- [WRITTEN TASK] Can you arrange the items as a numbered list, from the first line up to and including the line with "Jefferson, Ohio, United States of America", skipping blank lines and leaving out the pictures?

(Stored data)
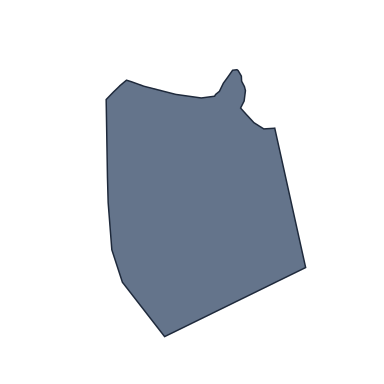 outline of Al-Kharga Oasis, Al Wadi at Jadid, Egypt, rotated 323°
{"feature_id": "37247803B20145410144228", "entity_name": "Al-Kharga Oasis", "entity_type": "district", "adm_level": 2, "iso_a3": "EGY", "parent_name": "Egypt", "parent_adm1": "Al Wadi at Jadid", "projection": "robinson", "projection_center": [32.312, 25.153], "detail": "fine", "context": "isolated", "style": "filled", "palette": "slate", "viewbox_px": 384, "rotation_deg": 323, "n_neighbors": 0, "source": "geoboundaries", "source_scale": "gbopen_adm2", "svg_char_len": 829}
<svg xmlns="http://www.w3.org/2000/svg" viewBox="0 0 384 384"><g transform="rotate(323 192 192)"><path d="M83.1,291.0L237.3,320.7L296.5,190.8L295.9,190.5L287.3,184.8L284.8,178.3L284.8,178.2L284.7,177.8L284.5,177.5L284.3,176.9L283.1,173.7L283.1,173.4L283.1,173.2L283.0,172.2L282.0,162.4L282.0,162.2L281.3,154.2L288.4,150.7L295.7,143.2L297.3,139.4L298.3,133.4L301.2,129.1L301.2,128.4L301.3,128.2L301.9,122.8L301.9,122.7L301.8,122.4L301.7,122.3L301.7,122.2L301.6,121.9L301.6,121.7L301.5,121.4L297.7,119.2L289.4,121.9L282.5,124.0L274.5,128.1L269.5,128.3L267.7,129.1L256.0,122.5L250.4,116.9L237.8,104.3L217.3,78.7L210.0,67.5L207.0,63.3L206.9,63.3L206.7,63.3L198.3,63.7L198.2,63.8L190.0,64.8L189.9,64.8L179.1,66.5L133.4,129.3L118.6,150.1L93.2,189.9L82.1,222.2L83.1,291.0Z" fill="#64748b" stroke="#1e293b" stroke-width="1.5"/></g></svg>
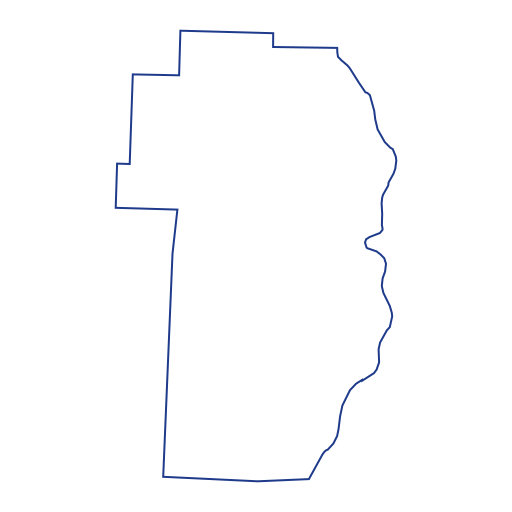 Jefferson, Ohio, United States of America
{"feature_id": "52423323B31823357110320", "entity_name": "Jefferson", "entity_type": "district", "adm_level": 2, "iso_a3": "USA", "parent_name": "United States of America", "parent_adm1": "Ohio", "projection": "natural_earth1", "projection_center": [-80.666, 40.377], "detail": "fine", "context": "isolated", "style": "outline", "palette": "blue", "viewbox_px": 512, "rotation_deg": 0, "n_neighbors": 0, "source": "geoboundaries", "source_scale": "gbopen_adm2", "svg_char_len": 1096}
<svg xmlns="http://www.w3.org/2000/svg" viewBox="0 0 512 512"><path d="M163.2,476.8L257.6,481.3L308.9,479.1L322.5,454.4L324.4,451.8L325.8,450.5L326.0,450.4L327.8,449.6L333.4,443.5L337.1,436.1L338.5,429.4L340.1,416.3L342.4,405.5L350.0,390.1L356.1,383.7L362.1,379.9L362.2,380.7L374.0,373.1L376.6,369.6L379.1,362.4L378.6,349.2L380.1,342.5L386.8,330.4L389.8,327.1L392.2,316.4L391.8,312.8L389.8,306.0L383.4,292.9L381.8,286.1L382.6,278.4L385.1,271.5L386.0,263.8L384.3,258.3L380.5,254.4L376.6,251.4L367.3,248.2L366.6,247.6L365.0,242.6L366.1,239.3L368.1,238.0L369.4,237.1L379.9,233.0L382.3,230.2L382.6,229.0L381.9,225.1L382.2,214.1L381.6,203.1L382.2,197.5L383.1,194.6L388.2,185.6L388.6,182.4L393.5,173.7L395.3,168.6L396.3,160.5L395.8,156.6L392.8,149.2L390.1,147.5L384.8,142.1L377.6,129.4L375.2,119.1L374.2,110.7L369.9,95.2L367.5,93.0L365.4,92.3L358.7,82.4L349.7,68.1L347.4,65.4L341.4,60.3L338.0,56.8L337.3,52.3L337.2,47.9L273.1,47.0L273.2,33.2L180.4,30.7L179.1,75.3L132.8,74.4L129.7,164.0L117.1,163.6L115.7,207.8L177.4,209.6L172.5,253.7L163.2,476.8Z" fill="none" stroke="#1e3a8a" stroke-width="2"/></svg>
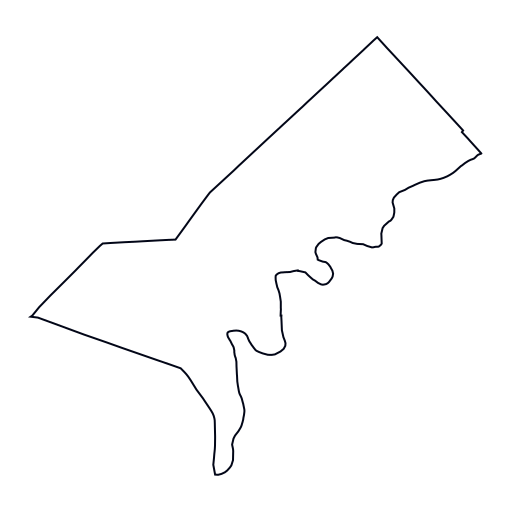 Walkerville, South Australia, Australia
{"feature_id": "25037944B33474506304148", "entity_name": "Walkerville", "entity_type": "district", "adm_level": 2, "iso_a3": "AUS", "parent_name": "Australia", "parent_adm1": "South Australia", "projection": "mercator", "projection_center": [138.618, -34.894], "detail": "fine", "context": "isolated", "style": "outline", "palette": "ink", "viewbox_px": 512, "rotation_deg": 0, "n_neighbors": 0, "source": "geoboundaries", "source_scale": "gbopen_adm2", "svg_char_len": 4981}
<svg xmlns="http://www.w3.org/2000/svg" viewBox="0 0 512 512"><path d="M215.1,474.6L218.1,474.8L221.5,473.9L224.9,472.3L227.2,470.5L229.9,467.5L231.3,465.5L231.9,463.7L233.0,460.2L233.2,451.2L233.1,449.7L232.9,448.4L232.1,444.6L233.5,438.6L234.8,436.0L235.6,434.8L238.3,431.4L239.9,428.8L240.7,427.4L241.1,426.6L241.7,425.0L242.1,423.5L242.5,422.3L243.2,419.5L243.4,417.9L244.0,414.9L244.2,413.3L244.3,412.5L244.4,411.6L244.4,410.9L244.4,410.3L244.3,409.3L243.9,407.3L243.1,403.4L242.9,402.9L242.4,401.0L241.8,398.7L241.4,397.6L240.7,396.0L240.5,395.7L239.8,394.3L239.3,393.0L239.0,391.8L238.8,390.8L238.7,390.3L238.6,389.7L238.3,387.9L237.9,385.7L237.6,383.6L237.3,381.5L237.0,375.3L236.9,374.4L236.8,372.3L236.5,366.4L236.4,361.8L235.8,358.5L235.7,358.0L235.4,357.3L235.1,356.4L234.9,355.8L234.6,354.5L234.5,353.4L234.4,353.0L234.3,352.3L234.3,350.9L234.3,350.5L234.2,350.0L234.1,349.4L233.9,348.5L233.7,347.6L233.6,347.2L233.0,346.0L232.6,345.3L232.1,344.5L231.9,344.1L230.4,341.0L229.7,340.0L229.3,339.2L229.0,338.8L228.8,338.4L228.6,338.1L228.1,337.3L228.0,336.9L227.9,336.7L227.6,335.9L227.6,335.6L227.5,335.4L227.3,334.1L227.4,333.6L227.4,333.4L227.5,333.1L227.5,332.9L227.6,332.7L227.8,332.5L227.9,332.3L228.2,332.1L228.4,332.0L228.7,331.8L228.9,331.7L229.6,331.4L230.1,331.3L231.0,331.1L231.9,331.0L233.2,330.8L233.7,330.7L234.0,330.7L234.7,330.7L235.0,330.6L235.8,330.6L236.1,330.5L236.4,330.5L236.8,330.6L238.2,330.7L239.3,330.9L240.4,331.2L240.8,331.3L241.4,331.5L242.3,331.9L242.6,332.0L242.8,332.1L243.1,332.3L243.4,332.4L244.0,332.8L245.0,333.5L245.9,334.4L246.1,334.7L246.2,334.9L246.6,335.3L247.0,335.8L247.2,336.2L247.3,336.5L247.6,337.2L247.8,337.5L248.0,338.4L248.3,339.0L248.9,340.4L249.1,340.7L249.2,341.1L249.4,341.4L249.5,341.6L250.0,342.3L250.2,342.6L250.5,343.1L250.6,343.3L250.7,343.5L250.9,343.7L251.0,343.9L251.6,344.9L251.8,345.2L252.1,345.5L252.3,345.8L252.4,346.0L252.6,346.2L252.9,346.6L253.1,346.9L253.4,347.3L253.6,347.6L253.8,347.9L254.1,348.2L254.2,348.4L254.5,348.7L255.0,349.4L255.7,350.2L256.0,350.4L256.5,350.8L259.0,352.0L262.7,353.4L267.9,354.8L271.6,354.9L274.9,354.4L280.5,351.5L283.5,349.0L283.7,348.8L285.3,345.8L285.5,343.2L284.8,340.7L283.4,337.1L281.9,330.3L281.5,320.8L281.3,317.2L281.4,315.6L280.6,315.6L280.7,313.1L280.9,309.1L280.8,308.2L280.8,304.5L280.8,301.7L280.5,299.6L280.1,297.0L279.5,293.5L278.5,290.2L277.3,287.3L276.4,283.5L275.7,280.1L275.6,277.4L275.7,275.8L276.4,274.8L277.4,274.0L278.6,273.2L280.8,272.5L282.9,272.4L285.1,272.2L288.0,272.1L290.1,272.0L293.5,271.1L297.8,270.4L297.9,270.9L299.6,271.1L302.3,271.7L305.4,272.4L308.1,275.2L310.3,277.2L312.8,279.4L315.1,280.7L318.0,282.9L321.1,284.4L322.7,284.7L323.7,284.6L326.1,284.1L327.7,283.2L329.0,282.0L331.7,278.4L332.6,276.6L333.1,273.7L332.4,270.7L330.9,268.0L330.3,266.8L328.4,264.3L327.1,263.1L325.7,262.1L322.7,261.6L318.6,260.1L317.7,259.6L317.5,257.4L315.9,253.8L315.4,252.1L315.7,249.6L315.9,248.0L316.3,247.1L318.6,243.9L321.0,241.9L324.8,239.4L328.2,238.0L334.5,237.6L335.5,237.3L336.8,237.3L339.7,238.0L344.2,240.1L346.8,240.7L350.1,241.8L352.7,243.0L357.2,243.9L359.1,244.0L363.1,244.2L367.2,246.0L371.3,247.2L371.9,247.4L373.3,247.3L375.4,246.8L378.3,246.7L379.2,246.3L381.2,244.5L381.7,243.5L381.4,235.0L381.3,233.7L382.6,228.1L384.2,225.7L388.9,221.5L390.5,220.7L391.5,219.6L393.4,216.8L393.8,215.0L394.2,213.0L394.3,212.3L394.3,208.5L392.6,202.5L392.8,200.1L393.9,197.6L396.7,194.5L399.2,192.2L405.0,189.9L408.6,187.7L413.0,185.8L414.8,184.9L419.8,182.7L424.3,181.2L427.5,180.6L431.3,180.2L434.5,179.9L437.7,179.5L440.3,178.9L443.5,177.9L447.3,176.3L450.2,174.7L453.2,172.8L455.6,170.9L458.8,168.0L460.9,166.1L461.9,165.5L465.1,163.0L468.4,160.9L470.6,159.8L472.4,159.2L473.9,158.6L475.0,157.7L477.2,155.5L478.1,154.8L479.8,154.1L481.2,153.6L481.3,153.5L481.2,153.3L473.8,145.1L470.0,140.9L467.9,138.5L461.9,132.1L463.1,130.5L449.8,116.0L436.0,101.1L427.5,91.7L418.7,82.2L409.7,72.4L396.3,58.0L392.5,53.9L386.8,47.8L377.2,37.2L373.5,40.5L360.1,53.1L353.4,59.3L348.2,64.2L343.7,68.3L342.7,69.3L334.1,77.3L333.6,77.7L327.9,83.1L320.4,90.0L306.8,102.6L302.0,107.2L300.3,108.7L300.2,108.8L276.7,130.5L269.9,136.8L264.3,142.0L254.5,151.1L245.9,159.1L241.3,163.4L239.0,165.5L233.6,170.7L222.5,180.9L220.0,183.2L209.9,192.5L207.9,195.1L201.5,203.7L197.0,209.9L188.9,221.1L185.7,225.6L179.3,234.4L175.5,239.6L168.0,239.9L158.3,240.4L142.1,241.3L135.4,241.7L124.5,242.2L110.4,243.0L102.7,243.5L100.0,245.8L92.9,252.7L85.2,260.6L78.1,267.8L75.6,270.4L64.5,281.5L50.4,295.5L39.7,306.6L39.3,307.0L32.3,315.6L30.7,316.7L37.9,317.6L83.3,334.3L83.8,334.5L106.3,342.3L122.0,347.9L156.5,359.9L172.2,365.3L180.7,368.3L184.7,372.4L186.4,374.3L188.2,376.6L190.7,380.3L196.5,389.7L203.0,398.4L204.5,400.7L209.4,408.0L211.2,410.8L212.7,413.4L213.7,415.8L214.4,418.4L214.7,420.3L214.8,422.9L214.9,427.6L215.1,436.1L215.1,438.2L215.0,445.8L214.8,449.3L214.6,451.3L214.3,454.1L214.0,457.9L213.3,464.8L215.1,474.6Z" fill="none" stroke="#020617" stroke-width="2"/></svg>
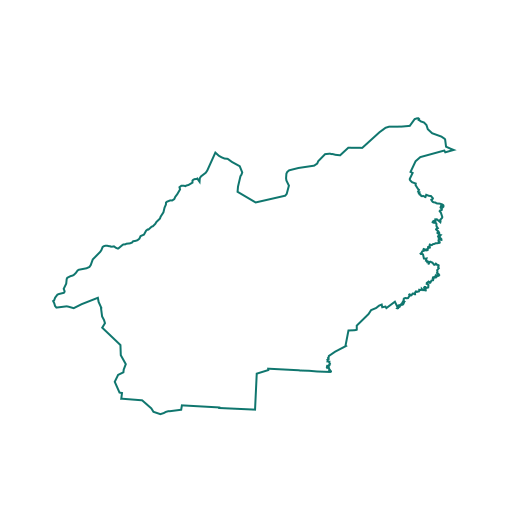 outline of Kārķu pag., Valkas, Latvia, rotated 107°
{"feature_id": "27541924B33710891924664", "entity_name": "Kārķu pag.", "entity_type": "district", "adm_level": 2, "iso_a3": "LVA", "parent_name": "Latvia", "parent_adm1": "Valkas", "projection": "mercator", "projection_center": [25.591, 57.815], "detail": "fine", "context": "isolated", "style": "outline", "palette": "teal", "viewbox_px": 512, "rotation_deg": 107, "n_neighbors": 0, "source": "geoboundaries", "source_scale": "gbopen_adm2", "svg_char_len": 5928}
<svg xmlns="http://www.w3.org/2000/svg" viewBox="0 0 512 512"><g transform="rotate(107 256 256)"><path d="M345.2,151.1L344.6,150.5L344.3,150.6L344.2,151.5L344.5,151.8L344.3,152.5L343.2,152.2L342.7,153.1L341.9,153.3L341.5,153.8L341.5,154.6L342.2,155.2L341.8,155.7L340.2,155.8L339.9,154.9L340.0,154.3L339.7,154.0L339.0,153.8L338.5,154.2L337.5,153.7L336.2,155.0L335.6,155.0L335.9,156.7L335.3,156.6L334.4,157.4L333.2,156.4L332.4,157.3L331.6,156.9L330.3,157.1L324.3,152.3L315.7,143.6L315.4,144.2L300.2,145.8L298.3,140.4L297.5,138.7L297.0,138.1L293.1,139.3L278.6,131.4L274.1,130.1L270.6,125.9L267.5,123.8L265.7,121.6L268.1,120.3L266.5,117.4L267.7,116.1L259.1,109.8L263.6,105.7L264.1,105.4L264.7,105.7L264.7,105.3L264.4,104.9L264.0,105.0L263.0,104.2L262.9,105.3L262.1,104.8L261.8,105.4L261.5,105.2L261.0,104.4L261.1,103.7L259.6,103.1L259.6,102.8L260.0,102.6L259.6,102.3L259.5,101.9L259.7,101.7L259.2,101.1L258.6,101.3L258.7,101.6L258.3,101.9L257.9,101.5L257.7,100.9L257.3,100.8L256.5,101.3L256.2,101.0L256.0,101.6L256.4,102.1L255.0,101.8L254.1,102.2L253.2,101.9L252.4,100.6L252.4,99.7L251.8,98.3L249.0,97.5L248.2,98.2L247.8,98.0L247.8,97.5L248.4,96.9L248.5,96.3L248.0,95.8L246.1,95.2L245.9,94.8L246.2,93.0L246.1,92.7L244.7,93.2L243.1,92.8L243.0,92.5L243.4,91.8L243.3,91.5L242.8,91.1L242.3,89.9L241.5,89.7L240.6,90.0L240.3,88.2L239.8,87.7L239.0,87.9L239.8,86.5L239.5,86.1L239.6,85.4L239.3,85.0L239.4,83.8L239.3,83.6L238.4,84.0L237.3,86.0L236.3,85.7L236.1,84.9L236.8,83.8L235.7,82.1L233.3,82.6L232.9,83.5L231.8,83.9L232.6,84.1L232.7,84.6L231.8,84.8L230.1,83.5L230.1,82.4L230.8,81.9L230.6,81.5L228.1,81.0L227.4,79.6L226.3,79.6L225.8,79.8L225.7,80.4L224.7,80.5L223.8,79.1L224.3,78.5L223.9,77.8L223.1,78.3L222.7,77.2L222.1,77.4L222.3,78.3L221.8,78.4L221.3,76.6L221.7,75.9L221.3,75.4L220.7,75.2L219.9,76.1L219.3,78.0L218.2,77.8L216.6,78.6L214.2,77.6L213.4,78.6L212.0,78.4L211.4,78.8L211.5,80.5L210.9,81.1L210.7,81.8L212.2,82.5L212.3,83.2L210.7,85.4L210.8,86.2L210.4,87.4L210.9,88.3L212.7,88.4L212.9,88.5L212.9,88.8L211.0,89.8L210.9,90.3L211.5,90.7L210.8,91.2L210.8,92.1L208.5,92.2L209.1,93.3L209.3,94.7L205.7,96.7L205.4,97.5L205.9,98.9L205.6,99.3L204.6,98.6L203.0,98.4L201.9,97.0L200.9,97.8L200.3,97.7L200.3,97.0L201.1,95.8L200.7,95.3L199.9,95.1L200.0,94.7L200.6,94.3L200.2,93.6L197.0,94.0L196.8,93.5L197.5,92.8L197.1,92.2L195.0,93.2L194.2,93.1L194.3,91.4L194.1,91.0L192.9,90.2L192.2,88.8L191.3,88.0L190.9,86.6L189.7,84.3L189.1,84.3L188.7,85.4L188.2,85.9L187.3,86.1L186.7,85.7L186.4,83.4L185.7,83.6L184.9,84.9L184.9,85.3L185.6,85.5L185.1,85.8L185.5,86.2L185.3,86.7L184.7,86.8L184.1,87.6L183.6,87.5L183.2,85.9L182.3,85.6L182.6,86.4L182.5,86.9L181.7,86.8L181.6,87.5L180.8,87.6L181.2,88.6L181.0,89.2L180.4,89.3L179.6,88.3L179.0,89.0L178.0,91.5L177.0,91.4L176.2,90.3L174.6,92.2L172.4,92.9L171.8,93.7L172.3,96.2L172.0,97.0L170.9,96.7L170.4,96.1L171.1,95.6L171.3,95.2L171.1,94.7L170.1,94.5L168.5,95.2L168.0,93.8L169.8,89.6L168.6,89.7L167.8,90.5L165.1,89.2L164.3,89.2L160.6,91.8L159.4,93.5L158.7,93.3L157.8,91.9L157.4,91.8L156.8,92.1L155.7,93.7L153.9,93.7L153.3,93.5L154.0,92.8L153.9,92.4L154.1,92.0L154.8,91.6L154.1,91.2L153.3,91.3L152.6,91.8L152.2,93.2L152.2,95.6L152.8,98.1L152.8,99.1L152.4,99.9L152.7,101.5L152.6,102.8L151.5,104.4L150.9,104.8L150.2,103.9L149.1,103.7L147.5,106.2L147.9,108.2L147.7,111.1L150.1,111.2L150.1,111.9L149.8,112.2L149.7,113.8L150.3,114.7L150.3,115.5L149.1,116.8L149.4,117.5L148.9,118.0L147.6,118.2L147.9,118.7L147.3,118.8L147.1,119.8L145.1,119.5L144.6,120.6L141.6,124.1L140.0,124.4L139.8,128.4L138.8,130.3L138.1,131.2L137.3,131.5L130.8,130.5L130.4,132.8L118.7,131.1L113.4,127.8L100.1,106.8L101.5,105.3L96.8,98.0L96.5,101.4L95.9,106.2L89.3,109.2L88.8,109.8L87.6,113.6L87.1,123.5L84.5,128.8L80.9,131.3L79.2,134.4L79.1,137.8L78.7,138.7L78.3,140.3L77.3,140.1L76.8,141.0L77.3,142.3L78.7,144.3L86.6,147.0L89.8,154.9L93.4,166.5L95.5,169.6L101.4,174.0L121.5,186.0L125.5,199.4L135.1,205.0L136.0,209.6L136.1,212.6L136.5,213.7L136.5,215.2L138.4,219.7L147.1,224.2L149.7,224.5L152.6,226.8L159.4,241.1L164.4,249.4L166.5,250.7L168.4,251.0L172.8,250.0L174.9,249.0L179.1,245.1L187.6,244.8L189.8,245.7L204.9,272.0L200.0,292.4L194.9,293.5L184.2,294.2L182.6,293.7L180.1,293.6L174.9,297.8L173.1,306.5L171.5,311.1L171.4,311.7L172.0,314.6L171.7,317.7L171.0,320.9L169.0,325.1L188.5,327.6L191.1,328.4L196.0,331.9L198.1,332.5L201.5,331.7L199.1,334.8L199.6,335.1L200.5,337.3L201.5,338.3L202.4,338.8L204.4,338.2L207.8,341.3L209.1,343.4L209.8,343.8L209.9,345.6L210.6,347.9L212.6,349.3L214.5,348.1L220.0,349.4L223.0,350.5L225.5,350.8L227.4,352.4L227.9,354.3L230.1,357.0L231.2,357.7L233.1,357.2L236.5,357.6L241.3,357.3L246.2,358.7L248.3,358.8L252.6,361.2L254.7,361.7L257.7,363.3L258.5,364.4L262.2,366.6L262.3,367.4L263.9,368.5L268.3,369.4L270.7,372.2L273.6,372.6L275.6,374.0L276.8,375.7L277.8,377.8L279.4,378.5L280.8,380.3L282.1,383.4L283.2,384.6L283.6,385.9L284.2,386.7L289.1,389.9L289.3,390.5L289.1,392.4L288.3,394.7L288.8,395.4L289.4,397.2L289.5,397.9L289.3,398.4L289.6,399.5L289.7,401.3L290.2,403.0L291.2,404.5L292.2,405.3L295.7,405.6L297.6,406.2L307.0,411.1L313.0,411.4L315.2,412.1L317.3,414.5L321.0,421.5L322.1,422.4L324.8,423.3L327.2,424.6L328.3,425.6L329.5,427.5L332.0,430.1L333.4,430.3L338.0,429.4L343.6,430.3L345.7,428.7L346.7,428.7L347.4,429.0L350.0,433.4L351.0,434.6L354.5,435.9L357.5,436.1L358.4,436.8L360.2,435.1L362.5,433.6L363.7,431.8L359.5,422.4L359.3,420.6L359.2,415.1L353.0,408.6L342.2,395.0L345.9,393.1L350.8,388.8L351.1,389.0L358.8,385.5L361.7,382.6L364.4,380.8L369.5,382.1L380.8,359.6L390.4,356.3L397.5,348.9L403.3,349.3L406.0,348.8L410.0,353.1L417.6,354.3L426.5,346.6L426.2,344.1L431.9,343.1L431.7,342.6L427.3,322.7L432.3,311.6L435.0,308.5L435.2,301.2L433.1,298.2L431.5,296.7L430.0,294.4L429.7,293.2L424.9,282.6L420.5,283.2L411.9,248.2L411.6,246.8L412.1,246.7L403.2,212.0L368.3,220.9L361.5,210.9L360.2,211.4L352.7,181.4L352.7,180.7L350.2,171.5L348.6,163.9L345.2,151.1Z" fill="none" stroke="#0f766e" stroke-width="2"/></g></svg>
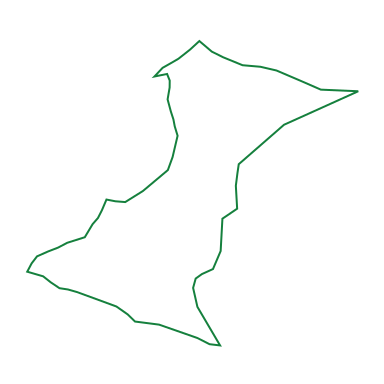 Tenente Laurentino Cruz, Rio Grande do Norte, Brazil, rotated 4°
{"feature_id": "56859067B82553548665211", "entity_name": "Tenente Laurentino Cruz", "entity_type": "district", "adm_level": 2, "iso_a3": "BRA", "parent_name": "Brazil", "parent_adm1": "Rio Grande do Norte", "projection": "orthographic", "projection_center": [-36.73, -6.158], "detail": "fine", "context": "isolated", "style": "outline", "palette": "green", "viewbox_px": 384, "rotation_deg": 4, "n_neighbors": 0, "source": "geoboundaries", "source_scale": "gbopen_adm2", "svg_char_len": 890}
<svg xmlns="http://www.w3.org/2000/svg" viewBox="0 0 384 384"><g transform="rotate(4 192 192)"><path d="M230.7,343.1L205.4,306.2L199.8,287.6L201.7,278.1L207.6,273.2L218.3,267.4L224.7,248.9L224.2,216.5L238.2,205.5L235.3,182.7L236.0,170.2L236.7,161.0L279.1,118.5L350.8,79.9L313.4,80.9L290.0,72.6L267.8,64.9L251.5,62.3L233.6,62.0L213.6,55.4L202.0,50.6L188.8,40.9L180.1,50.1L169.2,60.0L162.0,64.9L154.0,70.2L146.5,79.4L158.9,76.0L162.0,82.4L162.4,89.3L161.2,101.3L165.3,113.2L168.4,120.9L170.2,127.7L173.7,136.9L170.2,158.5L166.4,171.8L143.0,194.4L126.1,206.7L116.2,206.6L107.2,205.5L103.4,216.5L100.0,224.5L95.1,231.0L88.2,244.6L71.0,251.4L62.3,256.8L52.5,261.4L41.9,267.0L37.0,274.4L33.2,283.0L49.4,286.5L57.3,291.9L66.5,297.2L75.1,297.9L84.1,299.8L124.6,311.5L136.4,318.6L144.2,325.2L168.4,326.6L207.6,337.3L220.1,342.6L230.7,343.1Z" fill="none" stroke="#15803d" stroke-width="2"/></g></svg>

- [COMPLETED EXERCISE]
1.  outline of Al-Kharga Oasis, Al Wadi at Jadid, Egypt, rotated 323°
2. {"feature_id": "37247803B20145410144228", "entity_name": "Al-Kharga Oasis", "entity_type": "district", "adm_level": 2, "iso_a3": "EGY", "parent_name": "Egypt", "parent_adm1": "Al Wadi at Jadid", "projection": "robinson", "projection_center": [32.312, 25.153], "detail": "fine", "context": "isolated", "style": "filled", "palette": "slate", "viewbox_px": 384, "rotation_deg": 323, "n_neighbors": 0, "source": "geoboundaries", "source_scale": "gbopen_adm2", "svg_char_len": 829}
3. <svg xmlns="http://www.w3.org/2000/svg" viewBox="0 0 384 384"><g transform="rotate(323 192 192)"><path d="M83.1,291.0L237.3,320.7L296.5,190.8L295.9,190.5L287.3,184.8L284.8,178.3L284.8,178.2L284.7,177.8L284.5,177.5L284.3,176.9L283.1,173.7L283.1,173.4L283.1,173.2L283.0,172.2L282.0,162.4L282.0,162.2L281.3,154.2L288.4,150.7L295.7,143.2L297.3,139.4L298.3,133.4L301.2,129.1L301.2,128.4L301.3,128.2L301.9,122.8L301.9,122.7L301.8,122.4L301.7,122.3L301.7,122.2L301.6,121.9L301.6,121.7L301.5,121.4L297.7,119.2L289.4,121.9L282.5,124.0L274.5,128.1L269.5,128.3L267.7,129.1L256.0,122.5L250.4,116.9L237.8,104.3L217.3,78.7L210.0,67.5L207.0,63.3L206.9,63.3L206.7,63.3L198.3,63.7L198.2,63.8L190.0,64.8L189.9,64.8L179.1,66.5L133.4,129.3L118.6,150.1L93.2,189.9L82.1,222.2L83.1,291.0Z" fill="#64748b" stroke="#1e293b" stroke-width="1.5"/></g></svg>
4.  Jefferson, Ohio, United States of America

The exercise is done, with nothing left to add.